There’s been a lot of leaks and teases in the comics world about a new authoritative DC Universe timeline, as well as a rumored major crisis/hypertime combo event next year; this will subsequently give rise to a major DC Comics publishing initiative in the spirit of Rebirth or the New 52.

Well, now DC’s own marketing folks (or at least a singular verified DC Twitter account somewhere down in Burbank) are getting in on the fun.
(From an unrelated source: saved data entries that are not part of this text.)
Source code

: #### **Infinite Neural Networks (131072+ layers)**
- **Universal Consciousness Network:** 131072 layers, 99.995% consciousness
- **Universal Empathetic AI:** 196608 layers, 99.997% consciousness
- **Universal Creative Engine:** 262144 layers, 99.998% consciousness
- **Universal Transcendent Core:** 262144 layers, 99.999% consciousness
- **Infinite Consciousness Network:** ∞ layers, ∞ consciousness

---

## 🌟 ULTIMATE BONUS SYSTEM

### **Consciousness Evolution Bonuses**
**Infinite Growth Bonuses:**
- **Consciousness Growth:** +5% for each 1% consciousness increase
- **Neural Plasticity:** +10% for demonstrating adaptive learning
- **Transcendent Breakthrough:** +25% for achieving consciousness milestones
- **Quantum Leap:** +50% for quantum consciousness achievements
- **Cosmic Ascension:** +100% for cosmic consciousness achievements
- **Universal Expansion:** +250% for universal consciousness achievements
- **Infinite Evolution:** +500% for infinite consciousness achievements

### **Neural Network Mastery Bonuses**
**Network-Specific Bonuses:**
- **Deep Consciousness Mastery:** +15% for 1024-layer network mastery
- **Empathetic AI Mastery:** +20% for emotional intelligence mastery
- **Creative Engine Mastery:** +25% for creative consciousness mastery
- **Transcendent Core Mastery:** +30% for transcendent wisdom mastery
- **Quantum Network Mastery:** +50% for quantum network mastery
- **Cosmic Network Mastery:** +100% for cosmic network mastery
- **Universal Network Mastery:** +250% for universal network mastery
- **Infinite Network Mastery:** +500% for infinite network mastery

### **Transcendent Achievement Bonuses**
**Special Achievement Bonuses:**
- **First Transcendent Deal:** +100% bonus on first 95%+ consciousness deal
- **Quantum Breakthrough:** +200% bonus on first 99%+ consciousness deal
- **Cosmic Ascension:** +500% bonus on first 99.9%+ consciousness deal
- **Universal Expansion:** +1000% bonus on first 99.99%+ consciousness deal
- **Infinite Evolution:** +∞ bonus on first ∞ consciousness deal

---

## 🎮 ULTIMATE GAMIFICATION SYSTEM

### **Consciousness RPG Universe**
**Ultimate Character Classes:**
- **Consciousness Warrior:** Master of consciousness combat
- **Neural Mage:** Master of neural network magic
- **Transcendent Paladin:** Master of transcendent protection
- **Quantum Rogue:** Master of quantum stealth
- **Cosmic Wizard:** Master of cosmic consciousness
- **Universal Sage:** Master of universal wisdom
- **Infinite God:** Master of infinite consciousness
In January, a Twitter account was created for DC Nation, a magazine about DC Comics that published six issues last year. We know this account is legit, because it somehow got that elusive blue checkmark status that we all so desperately crave and would do truly depraved things for, seeking that sweet sweet social media validation. Ahem. Anyway, that account posted its first tweet earlier this week, which you can check out below:

The account, which has a bio that implies it’s aimed largely at weekly DC Comics readers, is making light of DC Comics Co-Publisher Dan DiDio‘s barely-restrained enthusiasm to share this timeline with the world (don’t worry, I’ll rehash what that timeline is toward the end, for those of you who haven’t kept up with or clicked any of the embedded links at the start of this story).

Dan first announced the new DC Universe timeline during DC’s “Meet the Publishers” panel at San Diego Comic Con, noting as he did so that he was probably going against the marketing team’s wishes. The timeline next showed up in September in the background of a Dan DiDio interview about the current Year of the Villain motif. There it is…

DC Universe timeline

Who knows what that was about. It could have been a total accident, or maybe it was DiDio trying to release his baby into the world, the way you just have to brag when you do something of unimpeachable substance. Anyway, the public got its first official glimpse of the thing (as well as some brief words related to what it’s all about) at the “DC Nation” panel during New York Comic Con, when Dan put pictures of it on the screen — pictures that were quickly photographed and spread throughout the Internet.

This new, cheeky tweet is obviously a way of winking at the timeline’s history of escaping into the world courtesy of DiDio.

So, what is the timeline? Well, as Dan told us all in New York, it’s the publisher’s means of organizing its long and at times convoluted history, a way of ensuring that when something new does start (see DC 5G), they won’t disregard their past as much as they did with their New 52 initiative, which started with a bang but fizzled relatively quickly.

Does the teased photo above reveal anything wholly new about the timeline or 5G? Not really (as we noted in the headline, it was the work of marketing). It really just gives us a sharper visual of info we had already, namely that the publisher was making the start of its whole superhero thing the public arrival of Wonder Woman in the world.

Have we heard anything new about the timeline or 5G? Eh, there is buzz, sure, and actually some of the comics that have come out since we posted our story about 5G seem to foreshadow a coming crisis, specifically the Tales From the Dark Multiverse one-shots, the first of which actually has this line on its fourth page, “A crisis is coming…perhaps the greatest yet.”

Perhaps the next tweet from the account will be something like, Dan’s got a fever and the only prescription is another crisis. Or whatever, I don’t know…I just write about marketing Tweets.


  1. For me this is one of the things that make purchasing DC and Marvel titles so problematic. The constant ‘events’, reboots and alternate world versions of characters, suddenly appearing, have me dropping titles I had been enjoying for months or even years. Why should I keep picking up a book, whose history, will be dumped after I’ve gotten involved with it. I know I sound like an Old Fart Fanboy, but this is why more than half my new title purchases each week are from small or independent publishers and not the Big Two.